> [EXERCISE REQUIREMENTS]:
Report back each line of the records that contains the string "Example".

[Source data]
-- Opening Marker --

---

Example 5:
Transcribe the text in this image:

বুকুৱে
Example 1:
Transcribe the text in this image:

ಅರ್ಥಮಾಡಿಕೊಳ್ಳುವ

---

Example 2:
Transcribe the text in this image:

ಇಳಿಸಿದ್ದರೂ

-- Closing Marker --
-- Opening Marker --

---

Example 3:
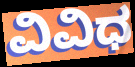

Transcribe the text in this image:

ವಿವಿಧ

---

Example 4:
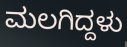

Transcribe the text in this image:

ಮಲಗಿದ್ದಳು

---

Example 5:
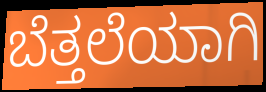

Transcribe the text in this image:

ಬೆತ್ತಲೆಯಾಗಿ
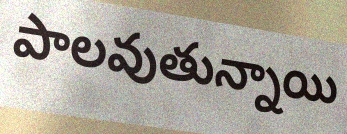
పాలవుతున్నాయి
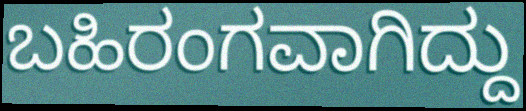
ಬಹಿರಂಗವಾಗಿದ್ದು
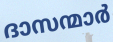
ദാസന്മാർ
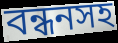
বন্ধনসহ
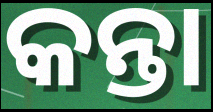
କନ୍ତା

-- Closing Marker --

> [ANSWER SECTION]:
Example 5:
Example 1:
Example 2:
Example 3:
Example 4:
Example 5:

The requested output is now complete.